Papers I Read Notes and Summaries

Diversity is All You Need - Learning Skills without a Reward Function

Introduction

  • The paper proposes an approach to learn useful skills without a reward function by maximizing an information theoretic objective by using a maximum entropy policy.

  • Skills are defined as latent-conditioned policies that alter the state of the environment in a consistent way.

  • Link to the paper

  • Link to the code

Setup

  • Unsupervised “exploration” stage followed by supervised stage.

Desirable Qualities of Skills

  • Skills should dictate the states that the agent visits. Different skills should visit different states to be distinguishable.

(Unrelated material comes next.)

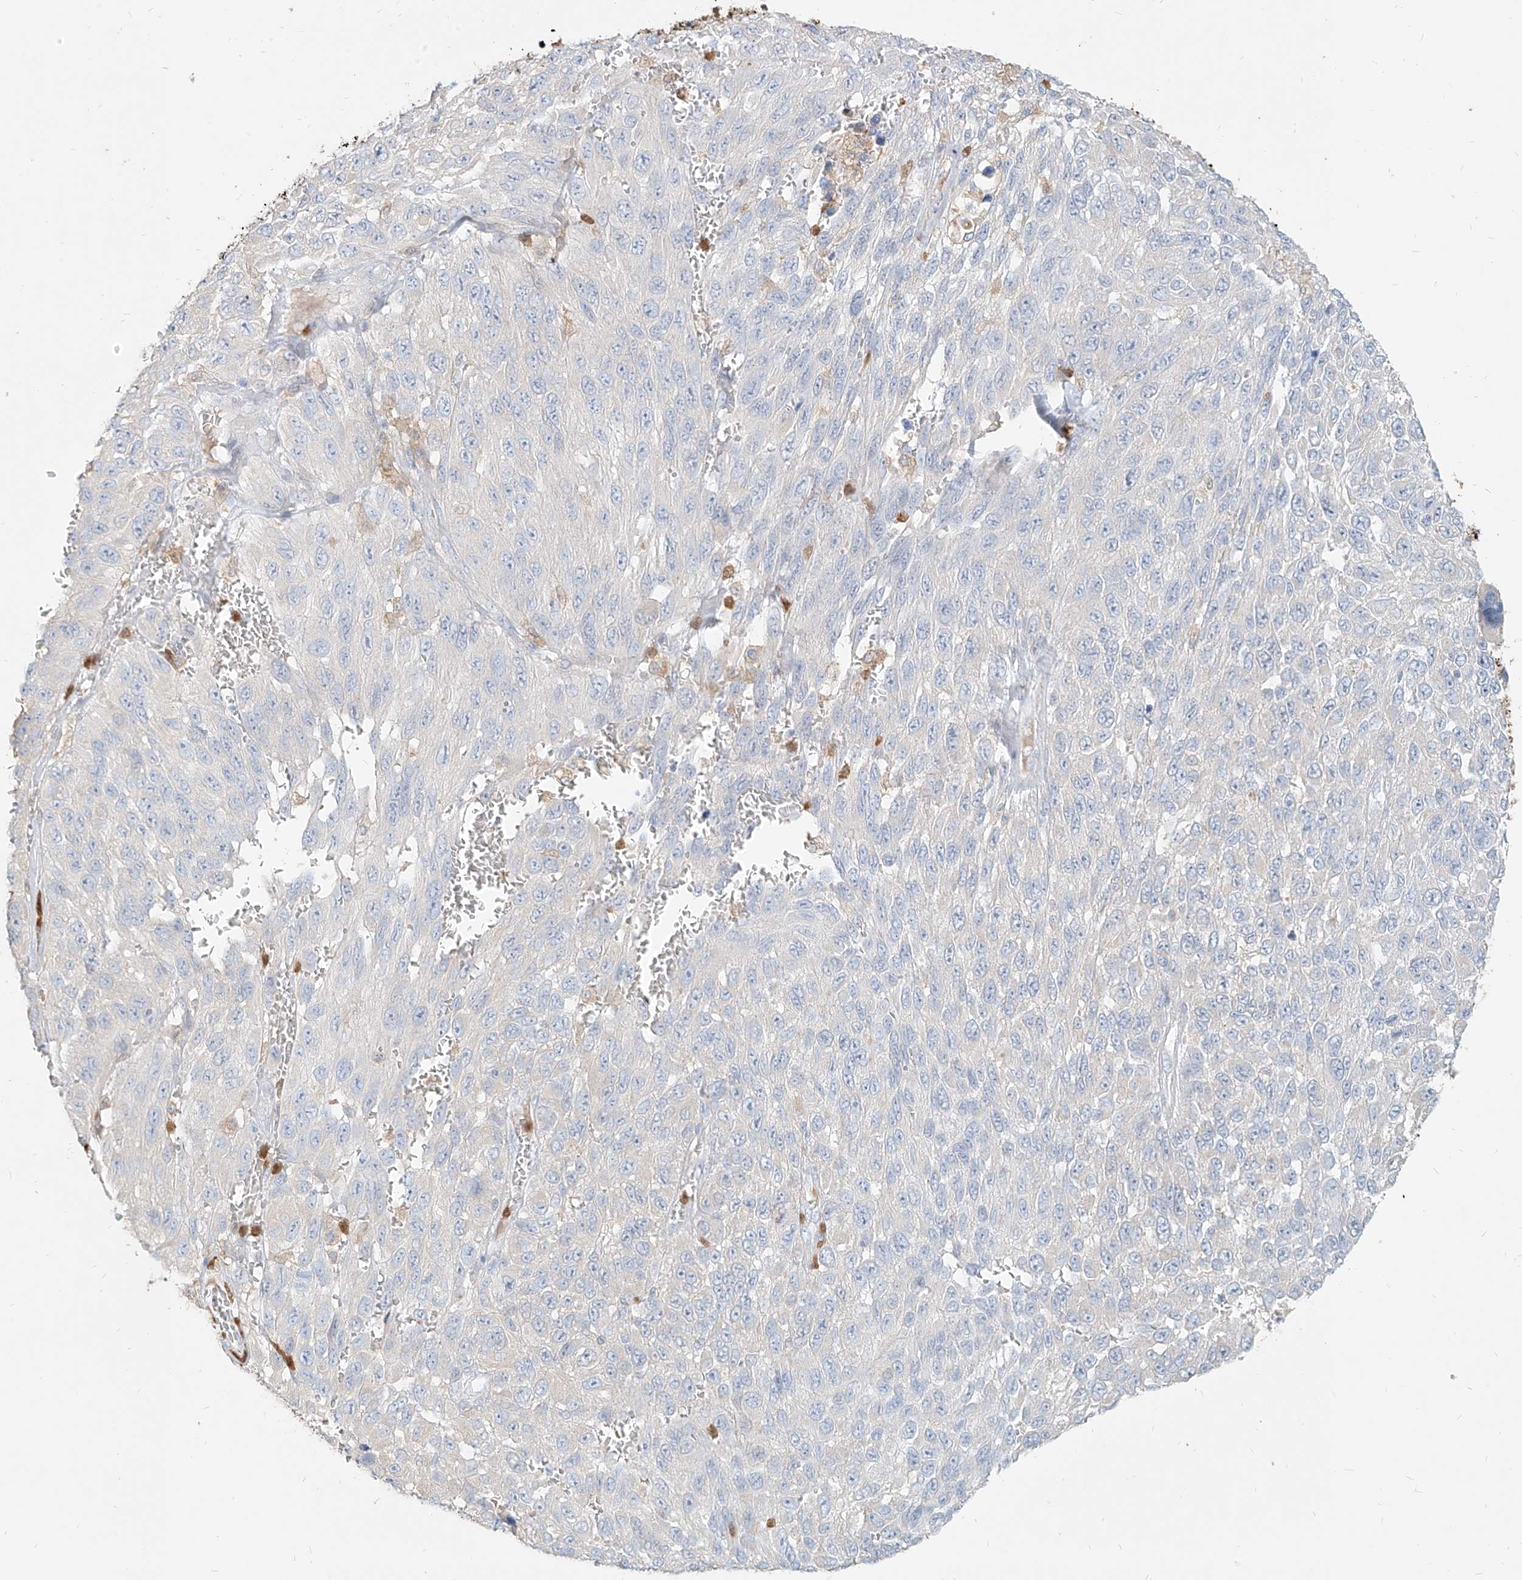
{"staining": {"intensity": "negative", "quantity": "none", "location": "none"}, "tissue": "melanoma", "cell_type": "Tumor cells", "image_type": "cancer", "snomed": [{"axis": "morphology", "description": "Malignant melanoma, NOS"}, {"axis": "topography", "description": "Skin"}], "caption": "Image shows no significant protein expression in tumor cells of melanoma.", "gene": "PGD", "patient": {"sex": "female", "age": 96}}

  • States (not actions) should be used to distinguish between skills as not all actions change the state (for the outside observer).

  • Skills are encouraged to be diverse and “exploratory” by learning skills that act randomly (have high entropy).

Loss Formulation

  • (S, A) - state and action

  • z ~ p(z) - latent variable to condition the policy.

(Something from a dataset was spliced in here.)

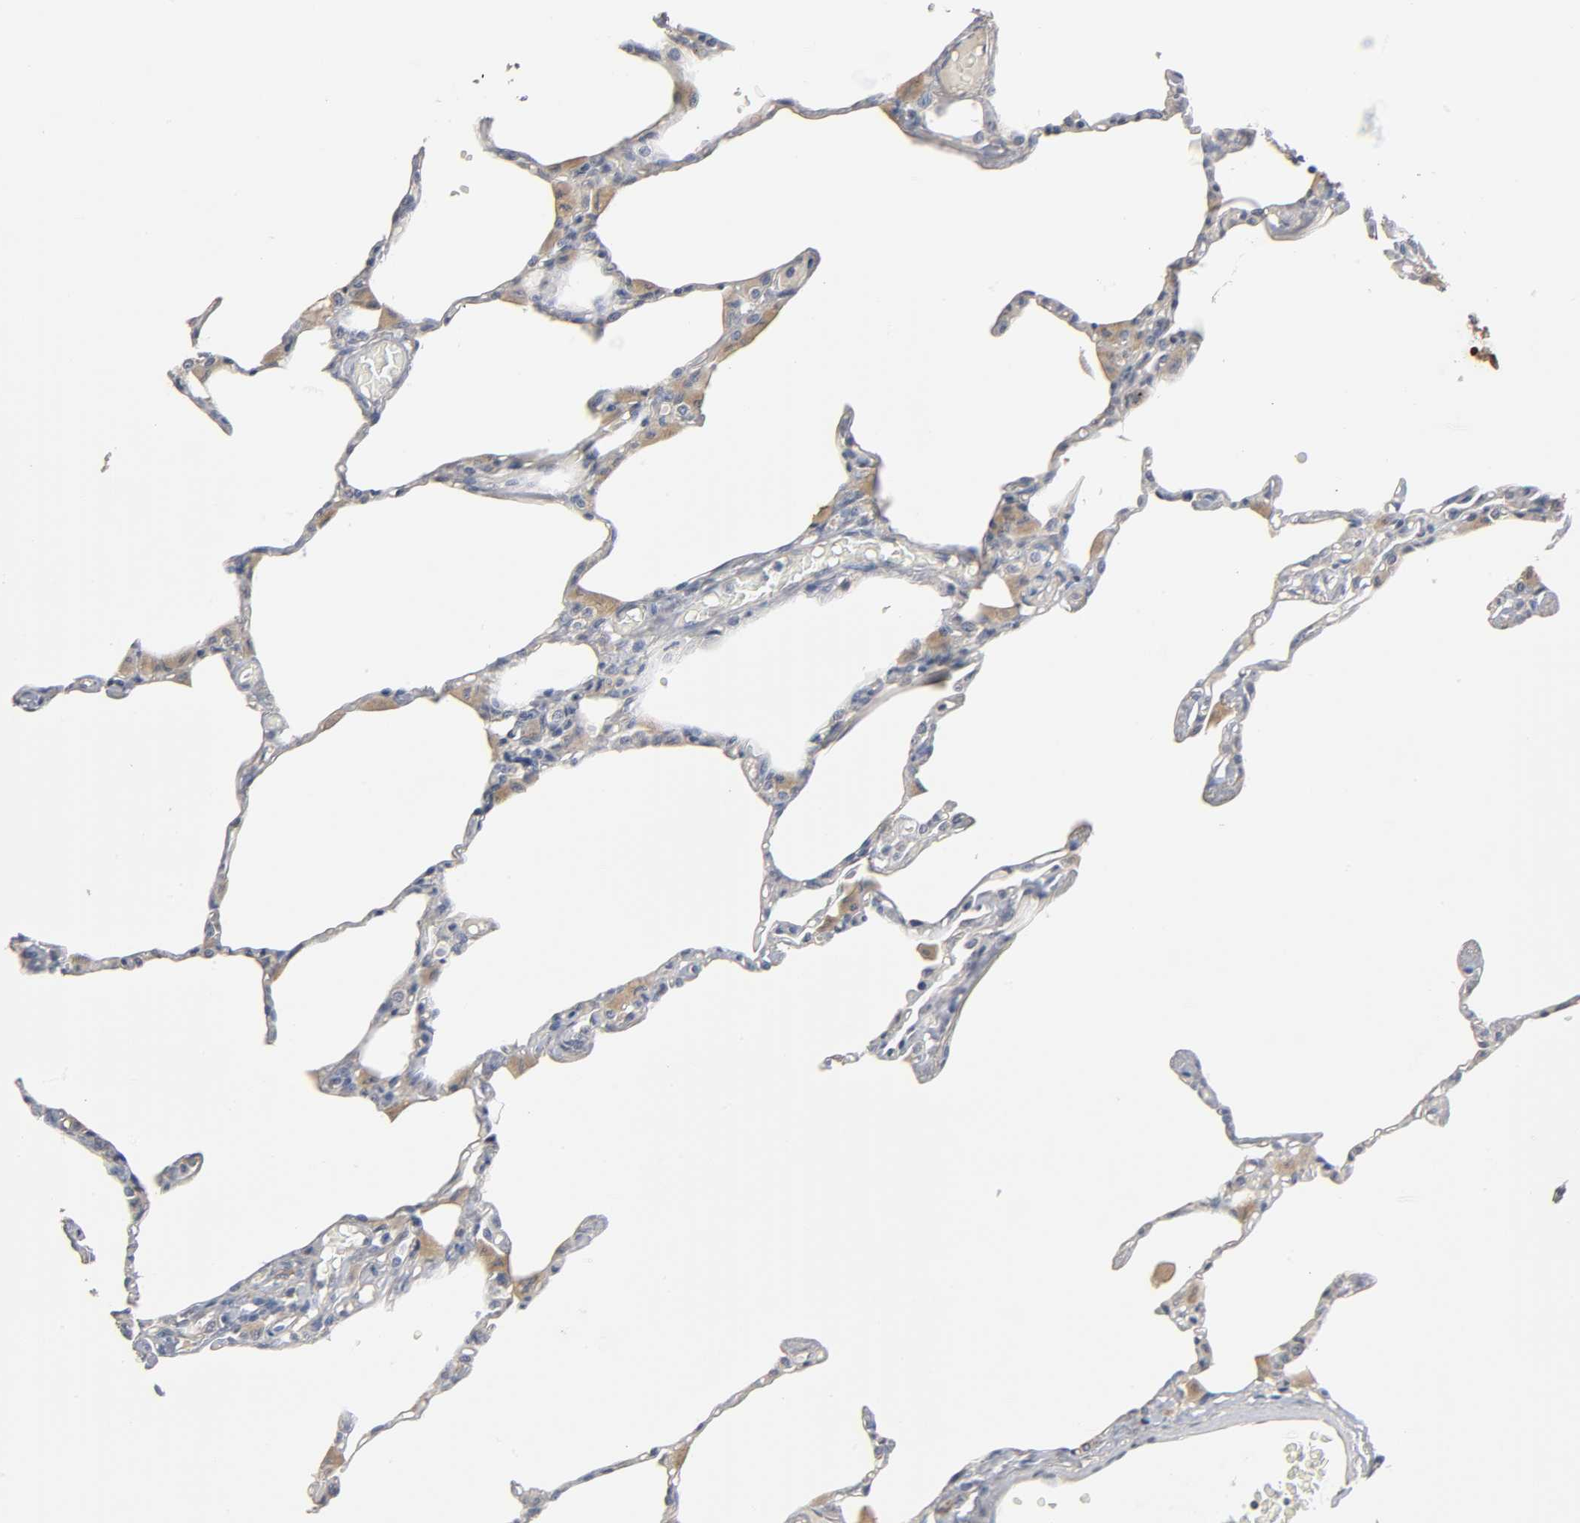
{"staining": {"intensity": "negative", "quantity": "none", "location": "none"}, "tissue": "lung", "cell_type": "Alveolar cells", "image_type": "normal", "snomed": [{"axis": "morphology", "description": "Normal tissue, NOS"}, {"axis": "topography", "description": "Lung"}], "caption": "High magnification brightfield microscopy of normal lung stained with DAB (3,3'-diaminobenzidine) (brown) and counterstained with hematoxylin (blue): alveolar cells show no significant positivity. Nuclei are stained in blue.", "gene": "SLC10A2", "patient": {"sex": "female", "age": 49}}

  • Skill - policy conditioned on a fixed z.

  • Objective is to maximize the mutual information between skill and state (MI(A; Z)) ie skill should control which state is visited or the skill should be inferrable from the state visited.

  • Simultaneously minimize the mutual information between skills and actions given the state to ensure that the state (and not the action) is used to distinguish the skills.

  • Maximize the entropy of the mixture of policies (p(z) and all the skills).

Implementation

  • Policy π(a | s, z)

  • Task reward replaced by the pseduoreward logqφ(z | s) - log(p(z)).

  • During unsupervised training, z is sampled at the start of the episode and then not changed during the episode.

  • Learning agent gets rewards for visiting the states that are easy to discriminate while the discriminator updated to correctly predict z from the states visited.

Observations

Analysis of Learned Skills

  • The agent learns a diverse set of primitive behaviors for all tasks ranging from 2 DoF to 111 DoF.

  • for inverted pendulum and mountain car, the skills become increasingly diverse throughout training.

  • Use of uniform prior, in place of a learned prior, for p(z) allows for discovery of more diverse skills.

  • The proposed approach can be used as a pretraining technique where the best-performing primitives (from unsupervised training) can be finetuned with the task-specific rewards.

  • The discovered skills can be used for hierarchical RL by learning a meta-policy(which chooses the skill to execute for k steps).

  • Modifying the discriminator in the proposed formulation can be used to bias DIAYN towards discovering a particular type of policies. This provides a mechanism for incorporating “supervision” in the learning setup.

  • The “discovered” primitives can also be used for imitation learning.